Monday, June 04, 2007

The Roman Baths at Bath (Aquae Sulis)




The terrace is where the tour begins. Here's the official website. The Romans built a temple on the site of a sacred spring and dedicated the edifice to the goddess Sulis Minerva.
The conduit system still conveys the water to this day!

Here is a stone head of a Roman matron dating from the first century CE unearthed in found in Walcot, about 2 kilometres (1 1/4 miles) north of the centre of Bath in 1714-15(indicating contrasting ancient and modern styles from the young to the old). Is there any evidence that women actually visited and used the baths in Roman times? Does Martial's epigram apply here?

Cum faciem laudo, cum miror crura manusque,
dicere, Galla, soles “Nuda placebo magis”,
et semper uitas communia balnea nobis.
Numquid, Galla, times ne tibi non placeam?

When I praise your appearance, when I admire your legs and hands,
Galla, you always say “You’ll like me better nude,”
And yet you always avoid going to the bath with me.
Is it that you’re worried you won’t like me nude?

Finally, here is an inscription dedicated to the goddess. At the Bath site, hundreds of tin, pewter and lead curse tablets were found in the spring. Obviously people bathing had their clothes, jewelrey and other items stolen, and sought redress by writing curses on these sheets of metal, rolling them up and tossing them in the spring for the goddess’s attention. For example:

Docilianus…to the most holy goddess Sulis. I curse him who has stolen my hooded cloak, whether man or woman, whether slave or free, that…the goddess Sulis inflict death upon…and not allow him sleep or children now and in the future, until he has brought my hooded cloak to the temple of her divinity.

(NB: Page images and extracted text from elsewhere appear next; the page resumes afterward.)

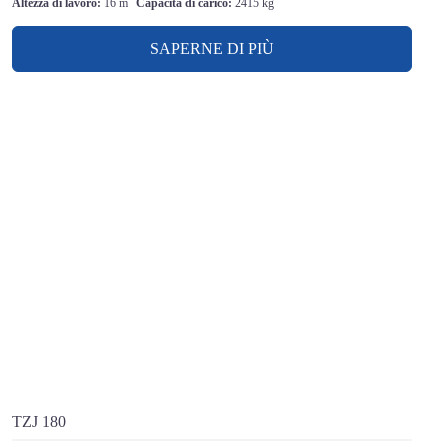
Altezza di lavoro:
16 m
Capacità di carico:
2415 kg
SAPERNE DI PIÙ
TZJ 180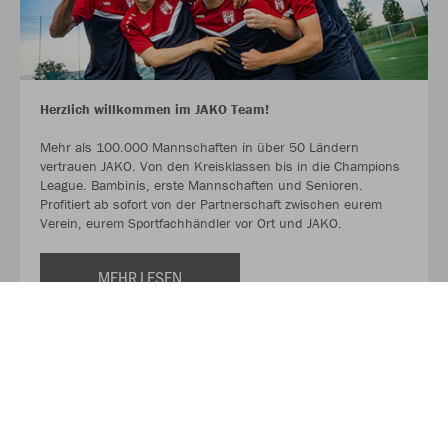
Herzlich willkommen im JAKO Team!
Mehr als 100.000 Mannschaften in über 50 Ländern
vertrauen JAKO. Von den Kreisklassen bis in die Champions
League. Bambinis, erste Mannschaften und Senioren.
Profitiert ab sofort von der Partnerschaft zwischen eurem
Verein, eurem Sportfachhändler vor Ort und JAKO.
MEHR LESEN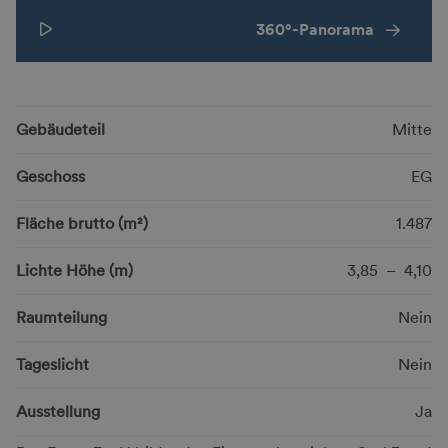
360°-Panorama
Gebäudeteil
Mitte
Geschoss
EG
Fläche brutto (m²)
1.487
Lichte Höhe (m)
3,85 – 4,10
Raumteilung
Nein
Tageslicht
Nein
Ausstellung
Ja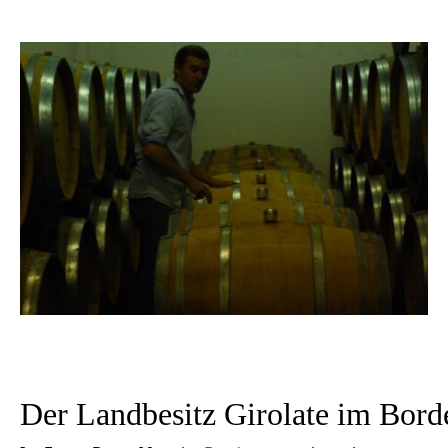
Der Landbesitz Girolate im Bord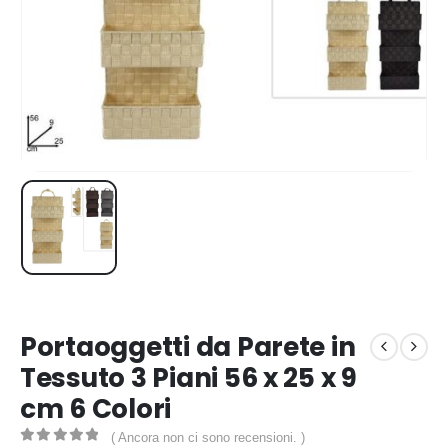
Portaoggetti da Parete in
Tessuto 3 Piani 56 x 25 x 9
cm 6 Colori
( Ancora non ci sono recensioni. )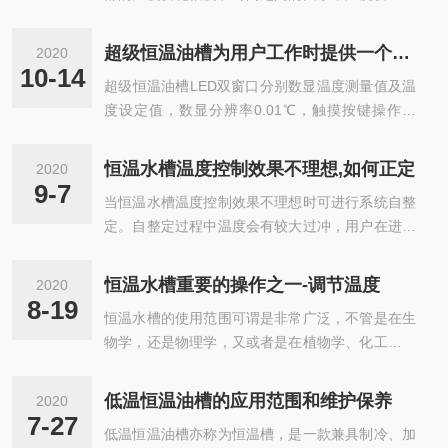
幅度小变化时间短则表明低温恒温反应浴的灵敏度
越好。影响灵敏度的要素很多，主要是围绕以下五
超级恒温油槽为用户工作时提供一个温度恒定的场源
2020
个方面：1、搅拌因素搅拌的速度越快，槽内的温
10-14
超级恒温油槽LED双窗口分别数显温度测量值及温
度就更均匀，会提高开云足球-开云足球(中国) 系
度设定值，数显分辨率0.01℃，触摸按键操作方
统的灵敏度，使实验数据更加准确，提高我们的工
便，测量值偏差补正功能，温度精度可达0.1度，
作效率2、加热因素在加热过程中，加热器的功率
具有超温保护功能，防止仪器失控。油槽内胆、台
合适，会使控制温度系统越来越快3、温度因素温
恒温水槽温度控制效果不理想,如何正定
2020
面均为高质量不锈钢，耐腐蚀，易清洁，仪器工作
度控制器的机械运转的时间越短，断电时候的槽内
9-7
当恒温水槽温度控制效果不理想时可进行系统自整
稳定可靠，操作方便，可选配RS232或RS485通讯
剩余的磁性就会变小，控制温度的灵敏性就会越
定。自整定过程中温度会有较大过冲，用户在进行
接口，实现数据传输进行远距离控制，采用PID控
高。接触的温度计，当机器的...
系统自整定前请充分考虑此因素。在正常显示状态
温技术，温度精度可达0.05℃，温度范围广，室温
下，长按【移位】键秒后进入到系统自整定选择状
~100，室温~200，室温~300可选。浴槽内带循环
恒温水槽重要的操作之一-调节温度
2020
态，上排显示自整定提示符“AT”，下排显示“oF
系统，可以提高浴槽内温场的均匀性，为用户工作
8-19
恒温水槽的使用范围可谓是非常广泛，不管是在生
F”，可点击【增加】或【减小】键选择显示“o
时提供一个...
物学，还是物理学，又或者是在植物学、化工等等
n”或“oFF”，在显示“on”时，点击【设定】键，仪
都有它的身影。通过设备内部的智能操控系统来调
表进入到系统自整定状态，【AT】指示灯闪烁，自
节温度，使其保持在一个恒定的温度，可以让我们
整定完成后，【AT】指示灯停止闪烁，控制器会得
低温恒温油槽的应用范围和维护保养
2020
根据实验的需要从而控制液体温度，已然成为了无
到一组更佳的PID参数，参数值自动保存。在系统
7-27
低温恒温油槽亦称为恒温槽，是一款兼具制冷、加
数科学实验中*的一款设备！但其实恒温水槽并没
自整定过程中长按【移...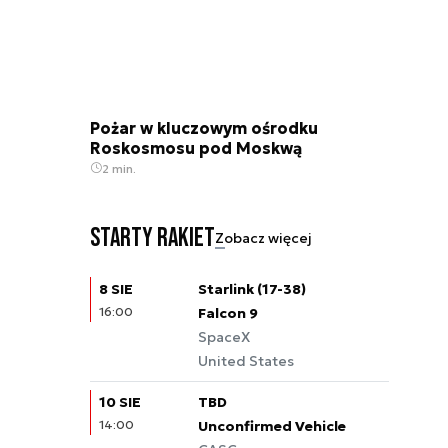
Pożar w kluczowym ośrodku
Roskosmosu pod Moskwą
2 min.
Starty rakiet
Zobacz więcej
8 SIE
Starlink (17-38)
16:00
Falcon 9
SpaceX
United States
10 SIE
TBD
14:00
Unconfirmed Vehicle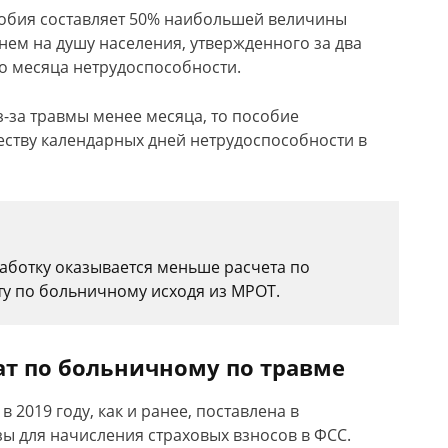
бия составляет 50% наибольшей величины
ем на душу населения, утвержденного за два
о месяца нетрудоспособности.
-за травмы менее месяца, то пособие
ству календарных дней нетрудоспособности в
работку оказывается меньше расчета по
у по больничному исходя из МРОТ.
т по больничному по травме
 2019 году, как и ранее, поставлена в
ы для начисления страховых взносов в ФСС.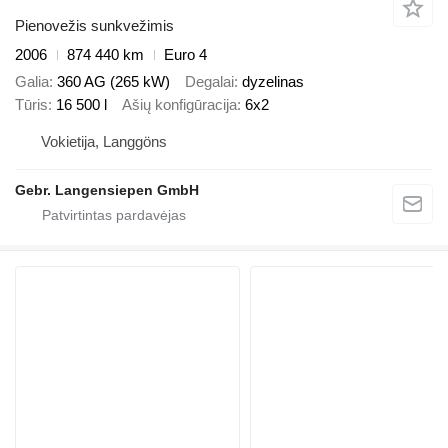
Pienovežis sunkvežimis
2006
874 440 km
Euro 4
Galia
360 AG (265 kW)
Degalai
dyzelinas
Tūris
16 500 l
Ašių konfigūracija
6x2
Vokietija, Langgöns
Gebr. Langensiepen GmbH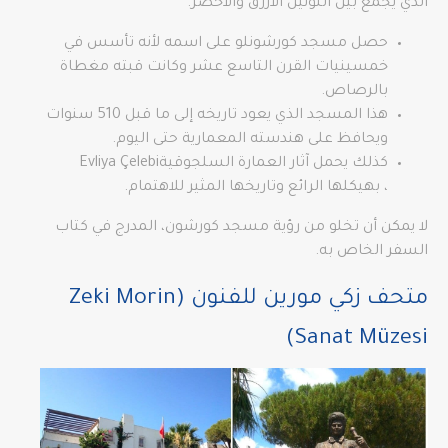
الذي يجمع بين اللونين الأزرق والأخضر.
حصل مسجد كورشونلو على اسمه لأنه تأسس في
خمسينيات القرن التاسع عشر وكانت قبته مغطاة
بالرصاص.
هذا المسجد الذي يعود تاريخه إلى ما قبل 510 سنوات
ويحافظ على هندسته المعمارية حتى اليوم.
كذلك يحمل آثار العمارة السلجوقيةEvliya Çelebi
، بهيكلها الرائع وتاريخها المثير للاهتمام.
لا يمكن أن تخلو من رؤية مسجد كورشون، المدرج في كتاب
السفر الخاص به.
متحف زكي مورين للفنون (Zeki Morin
Sanat Müzesi)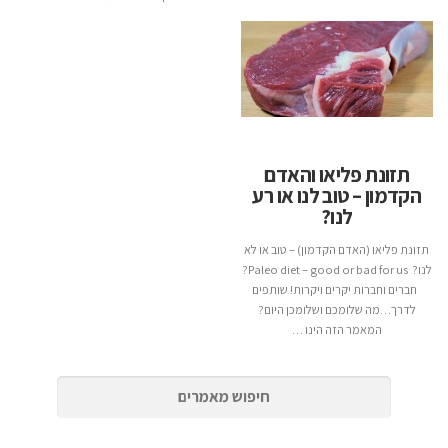
תזונת פליאו והאדם
הקדמון – טוב לנו או רע
לנו?
תזונת פליאו (האדם הקדמון) – טוב או לא
לנו? Paleo diet – good or bad for us?
חברים וחברות יקרים ויקרות! שותפים
לדרך…מה שלומכם ושלומכן היום?
המאמר הזה הינו …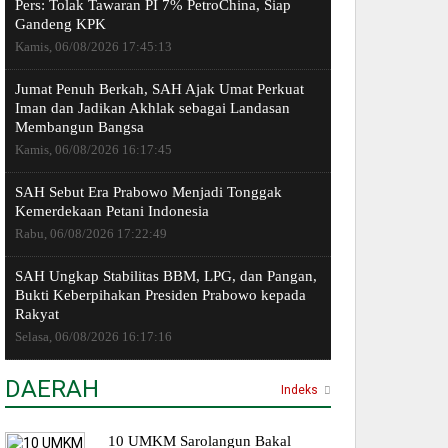
Pers: Tolak Tawaran PI 7% PetroChina, Siap
Gandeng KPK
Kamis, 06/08/2026 17:45:13
Jumat Penuh Berkah, SAH Ajak Umat Perkuat
Iman dan Jadikan Akhlak sebagai Landasan
Membangun Bangsa
Kamis, 06/08/2026 16:17:45
SAH Sebut Era Prabowo Menjadi Tonggak
Kemerdekaan Petani Indonesia
Rabu, 06/08/2026 17:22:49
SAH Ungkap Stabilitas BBM, LPG, dan Pangan,
Bukti Keberpihakan Presiden Prabowo kepada
Rakyat
Selasa, 06/08/2026 16:17:16
DAERAH
Indeks
10 UMKM Sarolangun Bakal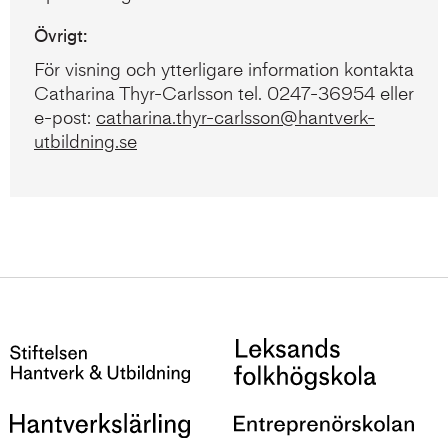
Övrigt:
För visning och ytterligare information kontakta
Catharina Thyr-Carlsson tel. 0247-36954 eller
e-post:
catharina.thyr-carlsson@hantverk-
utbildning.se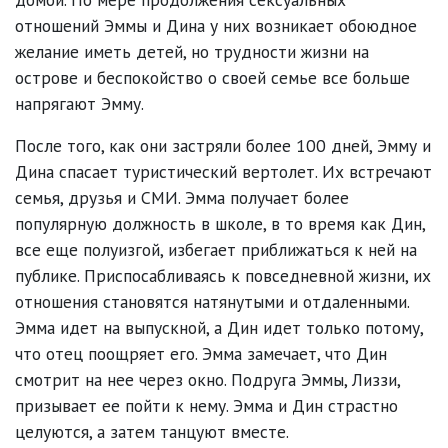
отношений Эммы и Дина у них возникает обоюдное
желание иметь детей, но трудности жизни на
острове и беспокойство о своей семье все больше
напрягают Эмму.
После того, как они застряли более 100 дней, Эмму и
Дина спасает туристический вертолет. Их встречают
семья, друзья и СМИ. Эмма получает более
популярную должность в школе, в то время как Дин,
все еще полуизгой, избегает приближаться к ней на
публике. Приспосабливаясь к повседневной жизни, их
отношения становятся натянутыми и отдаленными.
Эмма идет на выпускной, а Дин идет только потому,
что отец поощряет его. Эмма замечает, что Дин
смотрит на нее через окно. Подруга Эммы, Лиззи,
призывает ее пойти к нему. Эмма и Дин страстно
целуются, а затем танцуют вместе.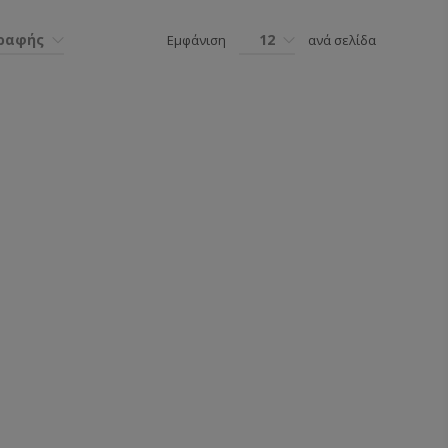
γραφής
12
Εμφάνιση
ανά σελίδα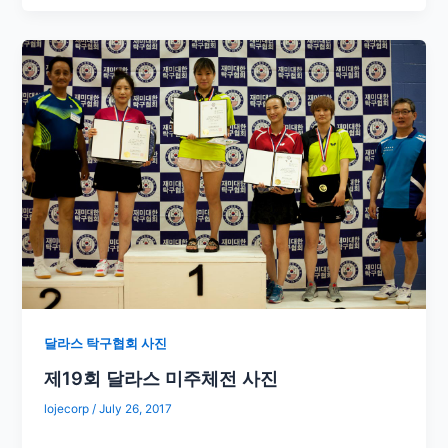
달라스 탁구협회 사진
제19회 달라스 미주체전 사진
lojecorp
/
July 26, 2017
​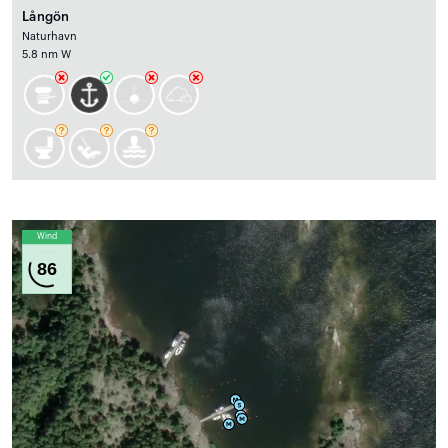
Långön
Naturhavn
5.8 nm W
Wind
86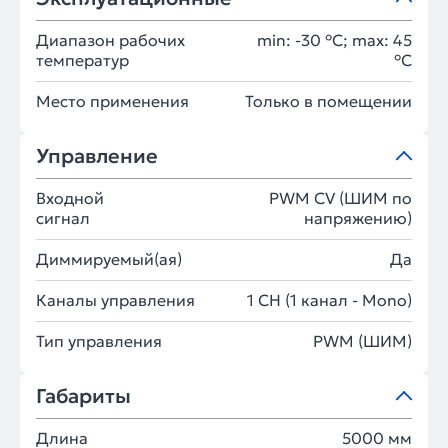
Диапазон рабочих
min: -30 °C; max: 45
температур
°C
Место применения
Только в помещении
Управление
Входной
PWM СV (ШИМ по
сигнал
напряжению)
Диммируемый(ая)
Да
Каналы управления
1 CH (1 канал - Mono)
Тип управления
PWM (ШИМ)
Габариты
Длина
5000 мм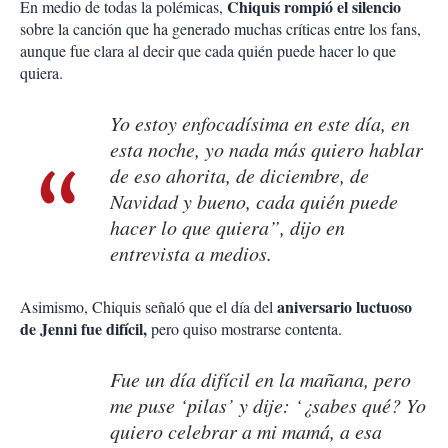
Chiquis rompió el silencio
En medio de todas la polémicas,
sobre la canción que ha generado muchas críticas entre los fans,
aunque fue clara al decir que cada quién puede hacer lo que
quiera.
Yo estoy enfocadísima en este día, en
esta noche, yo nada más quiero hablar
de eso ahorita, de diciembre, de
Navidad y bueno, cada quién puede
hacer lo que quiera”, dijo en
entrevista a medios.
aniversario luctuoso
Asimismo, Chiquis señaló que el día del
de Jenni fue difícil,
pero quiso mostrarse contenta.
Fue un día difícil en la mañana, pero
me puse ‘pilas’ y dije: ‘¿sabes qué? Yo
quiero celebrar a mi mamá, a esa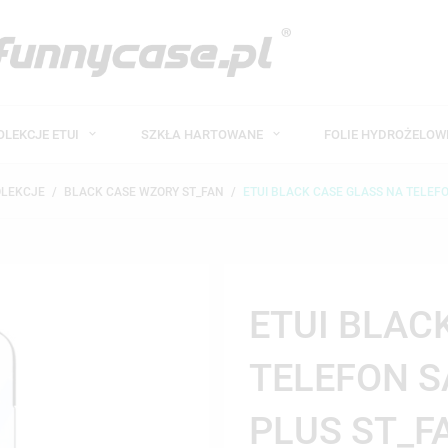
OLEKCJE ETUI
SZKŁA HARTOWANE
FOLIE HYDROŻELO
OLEKCJE
BLACK CASE WZORY ST_FAN
ETUI BLACK CASE GLASS NA TELEF
ETUI BLAC
TELEFON 
PLUS ST_F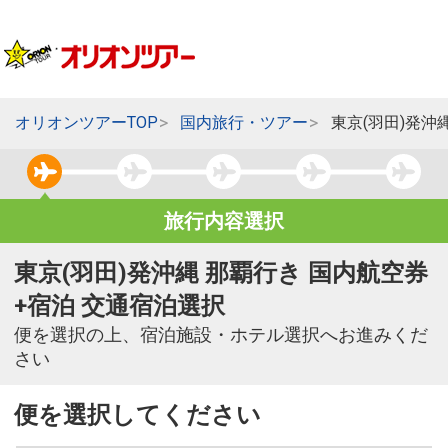
オリオンツアーTOP
国内旅行・ツアー
東京(羽田)発沖
旅行内容選択
東京(羽田)発沖縄 那覇行き 国内航空券
+宿泊 交通宿泊選択
便を選択の上、宿泊施設・ホテル選択へお進みくだ
さい
便を選択してください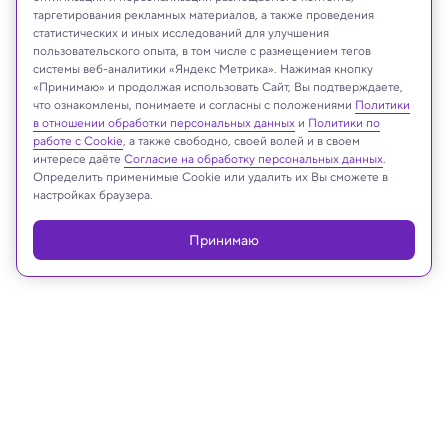
таргетирования рекламных материалов, а также проведения
статистических и иных исследований для улучшения
пользовательского опыта, в том числе с размещением тегов
системы веб-аналитики «Яндекс Метрика». Нажимая кнопку
«Принимаю» и продолжая использовать Сайт, Вы подтверждаете,
что ознакомлены, понимаете и согласны с положениями
Политики
Digineer Station/Shutterstock/FOTODOM
в отношении обработки персональных данных
и
Политики по
работе с Cookie
, а также свободно, своей волей и в своем
интересе даёте
Согласие на обработку персональных данных
.
Определить применимые Cookie или удалить их Вы сможете в
настройках браузера.
Реклама
Принимаю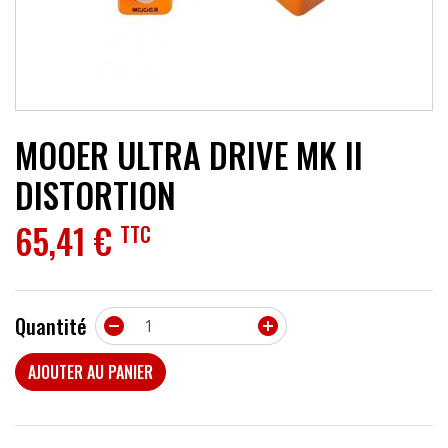
ACCESSOIRES
EFFETS
AUTRES INSTRUMENTS
MOOER ULTRA DRIVE MK II
PROMOTIONS
DISTORTION
65,41 €
TTC
Quantité


AJOUTER AU PANIER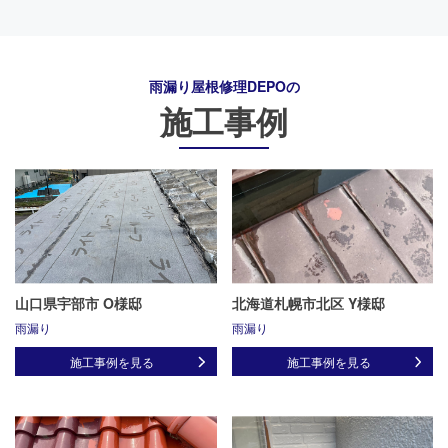
雨漏り屋根修理DEPO
の
施工事例
山口県宇部市 O様邸
北海道札幌市北区 Y様邸
雨漏り
雨漏り
施工事例を見る
施工事例を見る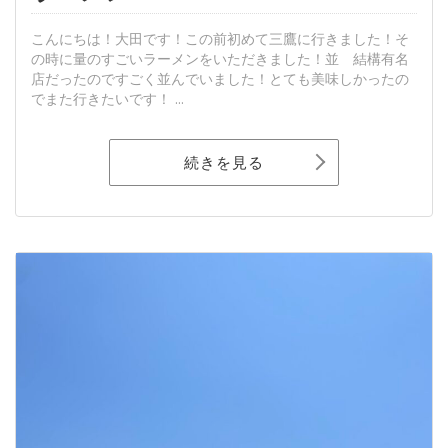
こんにちは！大田です！この前初めて三鷹に行きました！そ
の時に量のすごいラーメンをいただきました！並 結構有名
店だったのですごく並んでいました！とても美味しかったの
でまた行きたいです！ ...
続きを見る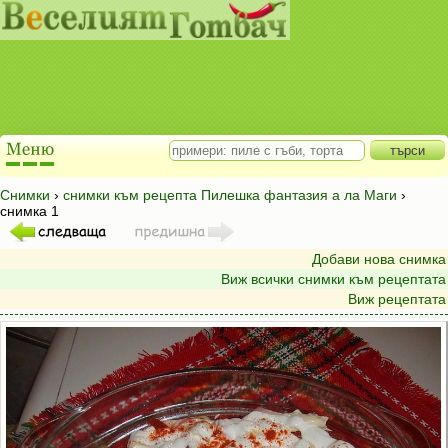
Снимки
›
снимки към рецепта Пилешка фантазия а ла Маги
›
снимка 1
Добави нова снимка
Виж всички снимки към рецептата
Виж рецептата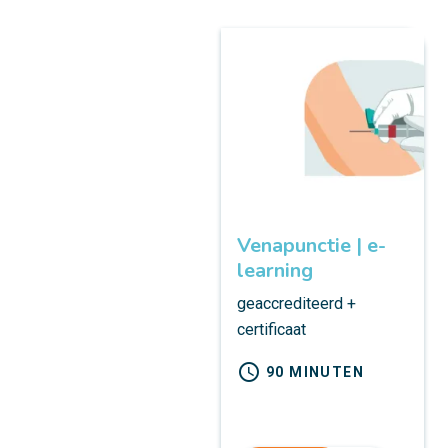
Venapunctie | e-
learning
geaccrediteerd +
certificaat
schedule
90 MINUTEN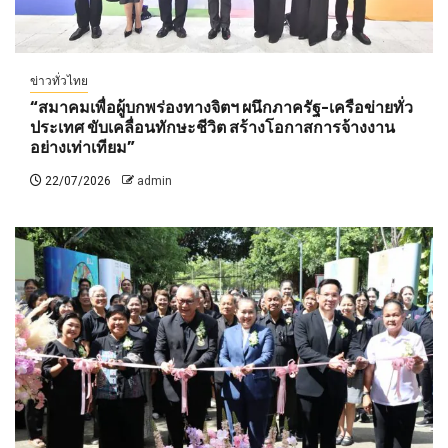
ข่าวทั่วไทย
“สมาคมเพื่อผู้บกพร่องทางจิตฯ ผนึกภาครัฐ-เครือข่ายทั่ว
ประเทศ ขับเคลื่อนทักษะชีวิต สร้างโอกาสการจ้างงาน
อย่างเท่าเทียม”
22/07/2026
admin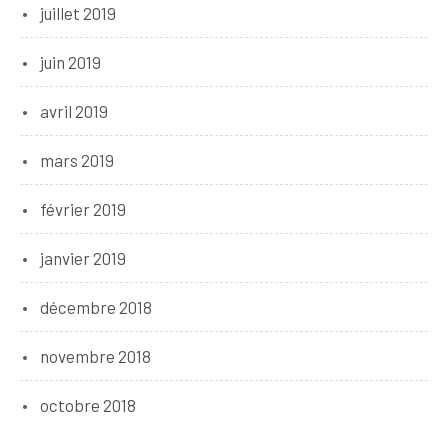
juillet 2019
juin 2019
avril 2019
mars 2019
février 2019
janvier 2019
décembre 2018
novembre 2018
octobre 2018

Words are rarely separated and without punctuation. Letters could be written in mirror-image form or the order of letters in a word, of words in a line, or of lines in a text might be reversed. The writer might also change the direction in which words or letters were written in alternating lines (‘boustrophedon’ ­ a Greek term named after the movement of an ox-team ploughing a field).